One of the reactions I’ve gotten to the argument behind my last post is that it’s unrealistic to think we can smooth data science’s learning curve. When you get beyond very simple point and click, you’ve got to immerse yourself in the dirty details of how statistics, machine learning, etc. work. In other words, we can’t really make data science accessible because the body of knowledge you need to go beyond baby steps is just too large.
When I first ran into this argument, I would reply with stories about the skilled practitioners in the field I’ve worked with who’ve forgotten a lot of what they learned in, say, intro stats – couldn’t perform a chi-square test by hand if their life depended on it – but still produce very powerful, highly influential work. These days my answer is a lot simpler.

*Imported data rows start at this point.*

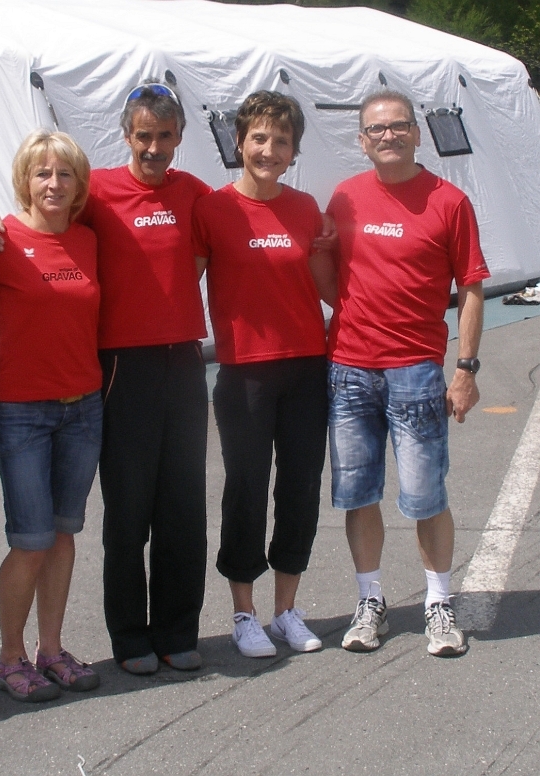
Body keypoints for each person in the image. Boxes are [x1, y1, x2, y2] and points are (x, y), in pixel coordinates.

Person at [0, 82, 211, 674]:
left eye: (164, 136)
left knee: (182, 505)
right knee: (128, 510)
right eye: (143, 136)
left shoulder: (196, 194)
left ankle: (178, 630)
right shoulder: (94, 191)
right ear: (126, 136)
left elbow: (229, 245)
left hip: (183, 360)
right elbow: (35, 224)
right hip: (118, 366)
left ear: (179, 138)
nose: (153, 148)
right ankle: (130, 638)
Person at [326, 89, 489, 657]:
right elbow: (328, 272)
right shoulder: (344, 198)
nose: (387, 136)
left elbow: (471, 288)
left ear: (418, 134)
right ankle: (370, 602)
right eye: (376, 129)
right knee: (358, 494)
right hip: (349, 368)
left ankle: (438, 603)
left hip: (417, 371)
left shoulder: (449, 201)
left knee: (425, 495)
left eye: (398, 127)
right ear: (362, 140)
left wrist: (464, 369)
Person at [193, 91, 335, 658]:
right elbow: (179, 276)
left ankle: (286, 611)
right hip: (244, 373)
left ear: (293, 149)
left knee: (299, 487)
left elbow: (331, 289)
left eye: (280, 140)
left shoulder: (306, 210)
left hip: (306, 367)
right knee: (247, 489)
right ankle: (244, 613)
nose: (268, 149)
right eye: (258, 137)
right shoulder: (213, 209)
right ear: (239, 143)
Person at [0, 130, 102, 702]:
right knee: (30, 540)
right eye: (42, 173)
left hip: (84, 408)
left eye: (64, 174)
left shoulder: (88, 241)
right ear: (24, 178)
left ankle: (51, 649)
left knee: (64, 536)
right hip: (23, 412)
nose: (53, 183)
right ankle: (9, 657)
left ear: (79, 185)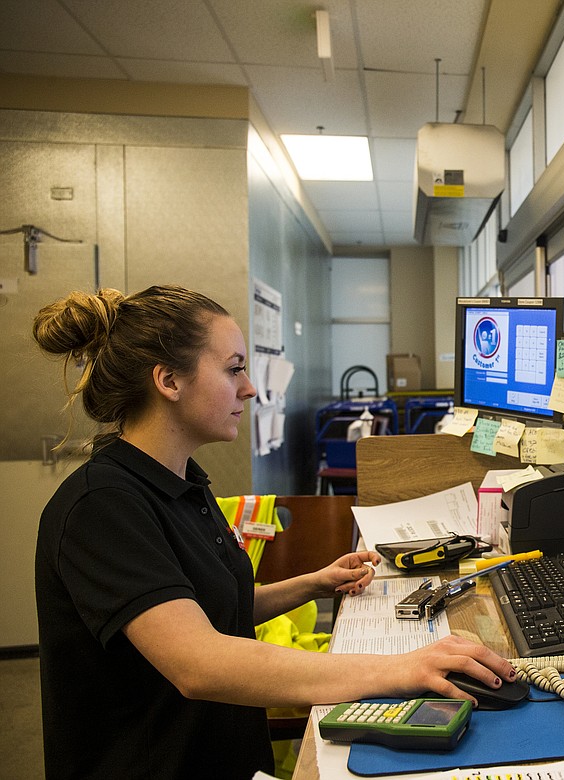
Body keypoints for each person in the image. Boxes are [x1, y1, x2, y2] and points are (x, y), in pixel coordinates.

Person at [33, 285, 517, 779]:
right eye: (233, 368)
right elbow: (199, 662)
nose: (249, 388)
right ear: (169, 380)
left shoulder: (183, 484)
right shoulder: (103, 506)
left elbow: (208, 604)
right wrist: (399, 669)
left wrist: (314, 582)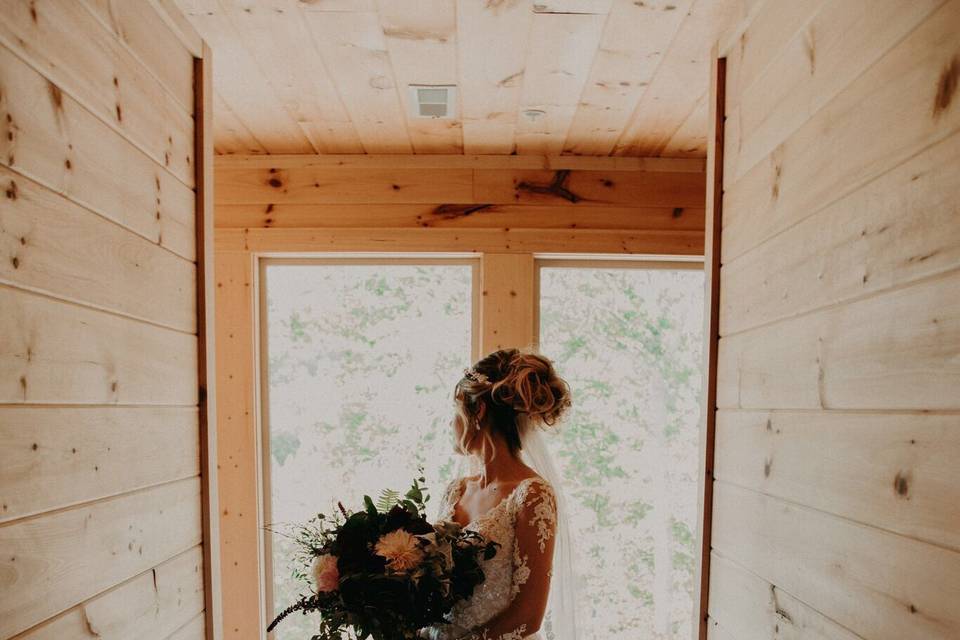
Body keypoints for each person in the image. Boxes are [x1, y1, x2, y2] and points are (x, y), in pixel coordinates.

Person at [423, 348, 576, 640]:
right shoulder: (455, 490)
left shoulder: (532, 494)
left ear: (477, 411)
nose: (450, 425)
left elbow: (529, 616)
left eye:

Let’s have a show of hands of everyone who has relatives or friends who are amazing cooks. Now keep your hand up if most of those amazing cooks know the chemistry and physics behind what they do. Not a whole lot of hands left up.
It’s not that these amazing cooks don’t have any of the knowledge that’s embodied in chemistry and physics. They know a lot about how to work with boiling water, how you know when something they’ve been frying is done, etc. But the model they have in their head – or “in their fingers” – isn’t the one you get in chemistry class.
I think Data Chefs is going to end up demonstrating that’s also true for data science: you don’t need to be a Data Chemist to bake great data cookies. I don’t have any concrete empirical data to back me up. But neither do the people who are saying it can’t be done. All we know for sure is that that’s not how it’s been taught in the past. And if the data-driven revolution has taught us anything, you wouldn’t want to build the foundation of data science training on “but that’s the way it’s always been done.”